• _Exercise directions_
The listing below must be copied exactly and in full.

• _Dataset extract_
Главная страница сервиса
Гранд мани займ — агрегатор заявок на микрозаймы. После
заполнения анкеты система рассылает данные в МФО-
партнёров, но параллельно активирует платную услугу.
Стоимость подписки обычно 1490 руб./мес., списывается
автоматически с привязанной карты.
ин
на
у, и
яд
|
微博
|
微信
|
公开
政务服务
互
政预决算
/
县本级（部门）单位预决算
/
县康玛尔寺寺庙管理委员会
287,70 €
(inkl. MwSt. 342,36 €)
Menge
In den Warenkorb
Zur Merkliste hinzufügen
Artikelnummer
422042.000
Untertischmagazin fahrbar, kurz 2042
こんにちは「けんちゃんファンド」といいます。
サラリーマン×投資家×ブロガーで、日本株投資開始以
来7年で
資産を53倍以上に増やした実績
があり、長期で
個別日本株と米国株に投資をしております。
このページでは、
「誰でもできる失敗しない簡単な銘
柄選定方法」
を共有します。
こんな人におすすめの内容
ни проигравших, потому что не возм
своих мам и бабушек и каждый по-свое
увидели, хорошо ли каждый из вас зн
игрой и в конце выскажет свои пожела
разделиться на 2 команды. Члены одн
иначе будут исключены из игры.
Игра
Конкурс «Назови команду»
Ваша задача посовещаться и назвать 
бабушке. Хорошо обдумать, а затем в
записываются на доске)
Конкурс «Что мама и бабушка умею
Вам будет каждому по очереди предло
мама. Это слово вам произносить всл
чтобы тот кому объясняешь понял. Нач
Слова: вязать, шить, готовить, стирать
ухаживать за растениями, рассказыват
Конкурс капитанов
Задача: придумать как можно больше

• _Response area_
Главная страница сервиса
Гранд мани займ — агрегатор заявок на микрозаймы. После
заполнения анкеты система рассылает данные в МФО-
партнёров, но параллельно активирует платную услугу.
Стоимость подписки обычно 1490 руб./мес., списывается
автоматически с привязанной карты.
ин
на
у, и
яд
|
微博
|
微信
|
公开
政务服务
互
政预决算
/
县本级（部门）单位预决算
/
县康玛尔寺寺庙管理委员会
287,70 €
(inkl. MwSt. 342,36 €)
Menge
In den Warenkorb
Zur Merkliste hinzufügen
Artikelnummer
422042.000
Untertischmagazin fahrbar, kurz 2042
こんにちは「けんちゃんファンド」といいます。
サラリーマン×投資家×ブロガーで、日本株投資開始以
来7年で
資産を53倍以上に増やした実績
があり、長期で
個別日本株と米国株に投資をしております。
このページでは、
「誰でもできる失敗しない簡単な銘
柄選定方法」
を共有します。
こんな人におすすめの内容
ни проигравших, потому что не возм
своих мам и бабушек и каждый по-свое
увидели, хорошо ли каждый из вас зн
игрой и в конце выскажет свои пожела
разделиться на 2 команды. Члены одн
иначе будут исключены из игры.
Игра
Конкурс «Назови команду»
Ваша задача посовещаться и назвать 
бабушке. Хорошо обдумать, а затем в
записываются на доске)
Конкурс «Что мама и бабушка умею
Вам будет каждому по очереди предло
мама. Это слово вам произносить всл
чтобы тот кому объясняешь понял. Нач
Слова: вязать, шить, готовить, стирать
ухаживать за растениями, рассказыват
Конкурс капитанов
Задача: придумать как можно больше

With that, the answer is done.